More than 300 Afghan refugees will have arrived this week in Italy via humanitarian corridors. The first arrivals touched down in Rome on Monday and Wednesday, more are expected to arrive on Thursday.
On Wednesday (July 27) 230 Afghan refugees touched down in Rome's Fiumicino airport. A further contingent are expected to arrive from Iran on July 28.
In total, more than 300 Afghan refugees will have arrived this week. A smaller group of just nine people flew into Italy from Iran on Monday, stated a press release from Comunità Sant’Egidio and the Italian foreign ministry on Monday.
Wednesday's flight, from Islamabad in Pakistan, is courtesy of Italy's latest humanitarian corridor, an operation based on the agreement between the Italian state, and the Catholic organization Comunità di Sant’Egidio, in conjunction with the Federation of Protestant Churches in Italy, and other human rights organizations, including Tavola Valdese, Arci, the Italian branch of the Catholic charity Caritas, the UN Migration Agency --IOM, INMP (Italy's national institute for the promotion of health in the migrant population and the UN Refugee Agency UNHCR.
Those able to board flights in the humanitarian corridors, stated the foreign ministry, are predominantly women and children.

1,200 Afghans in total expected to be transferred via humanitarian corridors
In total more than 1,200 particularly vulnerable Afghan citizens will be transferred to Italy. Not just from Pakistan and Iran, but also from other countries in the region, stated the ministry.
However, even greater numbers of Afghans are arriving in Italy via irregular means. More than 3,280 Afghans have arrived in Italy via these routes, reports news agency Associated Press (AP).
Afghans were now among the top nationalities to attempt to cross the Mediterranean towards Europe, according to the UN migration agency. Just last Friday, 8,121 Afghans arrived in Europe, according to the IOM.
Humanitarian corridors are meant to provide an alternative to people being forced to use smugglers in order to reach safety.
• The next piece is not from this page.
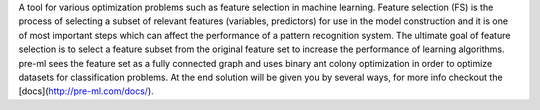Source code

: A tool for various optimization problems such as feature selection in machine learning. Feature selection (FS) is the process of selecting a subset of relevant features (variables, predictors) for use in the model construction and it is one of most important steps which can affect the performance of a pattern recognition system. The ultimate goal of feature selection is to select a feature subset from the original feature set to increase the performance of learning algorithms. pre-ml sees the feature set as a fully connected graph and uses binary ant colony optimization in order to optimize datasets for classification problems. At the end solution will be given you by several ways, for more info checkout the [docs](http://pre-ml.com/docs/).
However, many tens of thousands each year turn to smugglers as it can be very hard to win a place on board one of the corridor flights.
The more than 300 refugees in arrival this week will be offered accommodation by the various partner organizations as well as citizens and religious congregations who can volunteer to offer help to those arriving via the corridors.

Humanitarian flights helping refugees from around the world
The Spanish private rescue organization Open Arms and the organization Solidaire, set up by the filmmaker and pilot Enrique Pineyro, who owns a Boeing 787 Dreamliner, are two of the organizations which helped organize this particular corridor, noted the press release from Comunità Sant’Egidio. They helped organize the flight from Pakistan touched down on Wednesday.
Both organizations have previously collaborated on other humanitarian flights, including flying Ukrainians out of their country and flying them to Italy, Poland and Spain, and flying humanitarian aid in to Poland from Argentina. According to the Open Arms website, the flights for Ukrainians began on March 12 and have helped more than 1,150 refugees in Ukraine to safety.
At the end of June, 95 refugees were flown into Italy directly from Libya, as a result of the same umbrella of organizations. Some of those arrivals had been victims of torture or serious mistreatment stated a Comunità Sant’Egidio press release from July 1. That group of people were reportedly originally from South Sudan, Eritrea, Ethiopia, Somalia and Cameroon, as well as Syria.
They were accommodated across several different Italian regions, including Lazio, the region surrounding the capital Rome, Sicily, Emilia Romagna in the north east of the country, Liguria in the west, and Tuscany in the center.
Migrants are at the heart of Comunità Sant'Egidio’s work, and have been since the seventies, states the community on its website. Many of those the community has helped to welcome to Italy since then, it writes, have become "new Italians" and "new Europeans." A great number of them have acquired Italian citizenship, and "live, work and think about their futures in our country, where they are living with their families."

'A principle of welcome'
According to the community, everyone should start with the "principle of welcome," especially for those who "knock at our doors after fleeing their own country." One of the core principles of the community's integration program is making sure new arrivals learn the Italian language and culture. "It is the key to participating in social relations in our country."
In 2016, the community decided to set up, along with its partners, the humanitarian corridors. The partners and those who work with them self-fund the flights and accommodation and integration process for the refugees they bring to Italy.
Since 2016, stated Comunità Sant’Egidio, more than 4,600 people, many of them Syrians fleeing war, and refugees from the Horn of Africa, have been flown into Italy, some of them had already reached Greece before being flown out to Rome.
The associations operating the humanitarian corridors try to make contact with potential beneficiaries directly in their countries of origin or transit. They then provide lists of people to the Italian Interior Ministry which then has to issue limited stay visias for those being flown to Italy. Once they arrive in Italy, the beneficiaries are able to apply for asylum.
"It is hoped," stated the press release from the foreign ministry, that these corridors will offer "to the Afghan refugees in arrival, the possibility of a dignified and safe future."